Data records:
##############################

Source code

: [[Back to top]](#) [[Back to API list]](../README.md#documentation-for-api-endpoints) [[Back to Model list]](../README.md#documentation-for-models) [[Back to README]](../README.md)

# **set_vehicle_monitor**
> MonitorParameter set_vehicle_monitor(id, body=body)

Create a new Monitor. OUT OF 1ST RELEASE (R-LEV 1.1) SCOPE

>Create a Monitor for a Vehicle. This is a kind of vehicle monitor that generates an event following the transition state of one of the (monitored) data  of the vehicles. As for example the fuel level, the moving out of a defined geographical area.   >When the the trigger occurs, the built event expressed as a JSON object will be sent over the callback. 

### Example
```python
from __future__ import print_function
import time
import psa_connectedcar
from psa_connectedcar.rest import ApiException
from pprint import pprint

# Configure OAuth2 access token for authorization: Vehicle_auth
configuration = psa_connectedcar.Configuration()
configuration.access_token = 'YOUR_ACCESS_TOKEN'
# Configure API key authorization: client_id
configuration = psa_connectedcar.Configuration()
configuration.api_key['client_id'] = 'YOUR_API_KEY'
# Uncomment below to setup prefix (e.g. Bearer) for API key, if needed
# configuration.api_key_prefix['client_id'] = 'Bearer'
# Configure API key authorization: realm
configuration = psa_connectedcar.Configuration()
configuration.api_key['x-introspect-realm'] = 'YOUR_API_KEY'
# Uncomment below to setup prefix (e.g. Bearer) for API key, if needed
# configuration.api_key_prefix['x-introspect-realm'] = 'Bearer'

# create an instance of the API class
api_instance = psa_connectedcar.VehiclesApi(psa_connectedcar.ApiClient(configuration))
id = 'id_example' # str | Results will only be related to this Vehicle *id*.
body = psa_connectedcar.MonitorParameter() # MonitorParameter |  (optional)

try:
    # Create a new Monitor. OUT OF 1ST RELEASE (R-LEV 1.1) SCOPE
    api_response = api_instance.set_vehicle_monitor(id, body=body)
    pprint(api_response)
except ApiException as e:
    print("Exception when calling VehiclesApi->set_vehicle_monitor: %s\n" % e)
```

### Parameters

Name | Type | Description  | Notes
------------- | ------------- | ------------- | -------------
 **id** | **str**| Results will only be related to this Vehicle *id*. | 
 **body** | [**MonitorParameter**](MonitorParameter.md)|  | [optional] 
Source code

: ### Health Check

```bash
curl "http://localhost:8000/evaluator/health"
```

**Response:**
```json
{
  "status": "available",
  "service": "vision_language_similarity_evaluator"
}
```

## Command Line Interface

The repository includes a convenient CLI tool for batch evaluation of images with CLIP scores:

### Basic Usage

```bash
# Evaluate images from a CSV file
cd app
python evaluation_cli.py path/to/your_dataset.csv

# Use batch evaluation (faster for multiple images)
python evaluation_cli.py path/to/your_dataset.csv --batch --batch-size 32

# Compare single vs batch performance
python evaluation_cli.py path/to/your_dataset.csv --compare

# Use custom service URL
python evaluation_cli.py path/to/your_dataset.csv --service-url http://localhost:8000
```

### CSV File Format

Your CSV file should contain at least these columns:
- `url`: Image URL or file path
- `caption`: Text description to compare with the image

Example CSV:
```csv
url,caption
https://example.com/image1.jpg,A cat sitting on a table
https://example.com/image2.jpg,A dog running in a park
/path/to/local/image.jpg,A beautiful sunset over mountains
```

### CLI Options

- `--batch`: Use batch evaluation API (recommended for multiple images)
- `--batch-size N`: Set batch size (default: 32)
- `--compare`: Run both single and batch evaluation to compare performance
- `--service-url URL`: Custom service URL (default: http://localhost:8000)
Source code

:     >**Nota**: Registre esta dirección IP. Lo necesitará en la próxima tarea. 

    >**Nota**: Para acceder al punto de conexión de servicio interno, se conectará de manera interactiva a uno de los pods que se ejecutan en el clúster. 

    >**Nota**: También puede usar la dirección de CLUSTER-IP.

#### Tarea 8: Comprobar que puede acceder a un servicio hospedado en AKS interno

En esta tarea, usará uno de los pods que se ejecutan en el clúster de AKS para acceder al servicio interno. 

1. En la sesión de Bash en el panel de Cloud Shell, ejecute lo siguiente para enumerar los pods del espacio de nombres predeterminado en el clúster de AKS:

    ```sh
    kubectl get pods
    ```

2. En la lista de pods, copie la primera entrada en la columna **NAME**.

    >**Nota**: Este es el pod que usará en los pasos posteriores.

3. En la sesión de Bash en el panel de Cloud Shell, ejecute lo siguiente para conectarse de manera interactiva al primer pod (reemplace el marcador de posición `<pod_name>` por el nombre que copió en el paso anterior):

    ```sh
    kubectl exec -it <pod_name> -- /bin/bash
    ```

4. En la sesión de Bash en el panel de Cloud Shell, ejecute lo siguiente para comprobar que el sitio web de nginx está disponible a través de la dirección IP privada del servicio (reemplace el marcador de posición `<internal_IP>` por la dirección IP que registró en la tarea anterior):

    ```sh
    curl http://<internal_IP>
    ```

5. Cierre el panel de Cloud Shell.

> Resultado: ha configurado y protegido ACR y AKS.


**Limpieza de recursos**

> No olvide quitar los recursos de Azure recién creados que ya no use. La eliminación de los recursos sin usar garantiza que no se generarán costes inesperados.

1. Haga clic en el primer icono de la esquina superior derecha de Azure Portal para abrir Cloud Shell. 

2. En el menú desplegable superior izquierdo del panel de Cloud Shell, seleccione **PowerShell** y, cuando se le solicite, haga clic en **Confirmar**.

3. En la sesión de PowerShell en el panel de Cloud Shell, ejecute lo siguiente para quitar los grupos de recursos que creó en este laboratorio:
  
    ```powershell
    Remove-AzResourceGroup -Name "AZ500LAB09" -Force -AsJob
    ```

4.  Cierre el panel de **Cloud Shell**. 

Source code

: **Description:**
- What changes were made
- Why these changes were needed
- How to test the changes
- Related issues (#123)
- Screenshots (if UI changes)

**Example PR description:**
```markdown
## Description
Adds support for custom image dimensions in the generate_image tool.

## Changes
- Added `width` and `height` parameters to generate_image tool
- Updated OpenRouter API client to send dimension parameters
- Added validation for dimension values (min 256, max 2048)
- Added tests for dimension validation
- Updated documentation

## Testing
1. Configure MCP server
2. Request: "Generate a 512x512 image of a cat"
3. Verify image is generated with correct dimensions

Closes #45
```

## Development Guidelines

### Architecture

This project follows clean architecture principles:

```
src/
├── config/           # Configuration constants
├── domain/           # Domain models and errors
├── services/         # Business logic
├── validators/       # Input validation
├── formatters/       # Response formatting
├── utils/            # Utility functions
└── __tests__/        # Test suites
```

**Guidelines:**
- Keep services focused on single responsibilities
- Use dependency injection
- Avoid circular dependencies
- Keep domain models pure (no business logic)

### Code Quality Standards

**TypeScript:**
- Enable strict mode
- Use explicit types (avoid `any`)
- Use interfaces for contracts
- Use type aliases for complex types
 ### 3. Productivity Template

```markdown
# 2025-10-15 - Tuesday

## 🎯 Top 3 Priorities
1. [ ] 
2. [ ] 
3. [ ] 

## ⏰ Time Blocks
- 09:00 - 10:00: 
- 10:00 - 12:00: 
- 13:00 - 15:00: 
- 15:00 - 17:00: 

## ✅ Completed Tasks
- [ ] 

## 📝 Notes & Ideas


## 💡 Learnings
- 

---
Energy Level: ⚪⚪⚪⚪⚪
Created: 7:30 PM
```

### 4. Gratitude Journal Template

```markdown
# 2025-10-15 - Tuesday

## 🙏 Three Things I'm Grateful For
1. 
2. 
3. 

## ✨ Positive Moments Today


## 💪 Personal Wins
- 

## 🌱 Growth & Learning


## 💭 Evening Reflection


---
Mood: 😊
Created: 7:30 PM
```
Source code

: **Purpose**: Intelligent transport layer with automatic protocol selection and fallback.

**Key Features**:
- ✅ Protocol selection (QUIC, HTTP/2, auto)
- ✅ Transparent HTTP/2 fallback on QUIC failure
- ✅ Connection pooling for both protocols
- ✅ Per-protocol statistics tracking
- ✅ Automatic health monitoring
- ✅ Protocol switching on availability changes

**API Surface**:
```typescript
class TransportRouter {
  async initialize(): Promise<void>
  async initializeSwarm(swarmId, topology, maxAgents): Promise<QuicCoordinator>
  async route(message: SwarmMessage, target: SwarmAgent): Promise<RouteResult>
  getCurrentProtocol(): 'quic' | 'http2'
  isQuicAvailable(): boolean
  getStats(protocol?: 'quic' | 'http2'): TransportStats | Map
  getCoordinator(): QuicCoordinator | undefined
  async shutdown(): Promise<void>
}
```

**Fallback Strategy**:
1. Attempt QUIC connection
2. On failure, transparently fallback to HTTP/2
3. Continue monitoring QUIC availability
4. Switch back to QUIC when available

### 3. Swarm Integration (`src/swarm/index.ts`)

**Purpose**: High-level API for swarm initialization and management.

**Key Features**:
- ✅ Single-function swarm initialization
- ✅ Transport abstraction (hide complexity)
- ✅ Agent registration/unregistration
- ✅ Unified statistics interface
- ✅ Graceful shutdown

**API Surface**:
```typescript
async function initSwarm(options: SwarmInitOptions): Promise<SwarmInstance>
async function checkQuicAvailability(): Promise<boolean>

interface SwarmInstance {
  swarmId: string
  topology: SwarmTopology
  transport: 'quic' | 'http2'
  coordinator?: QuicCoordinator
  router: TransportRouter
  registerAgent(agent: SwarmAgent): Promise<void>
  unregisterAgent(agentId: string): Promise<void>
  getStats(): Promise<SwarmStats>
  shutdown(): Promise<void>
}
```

##############################

Exercise brief: Please show, exactly as written, every line above that contains the word "SwarmInstance".

Task answer:
async function initSwarm(options: SwarmInitOptions): Promise<SwarmInstance>
interface SwarmInstance {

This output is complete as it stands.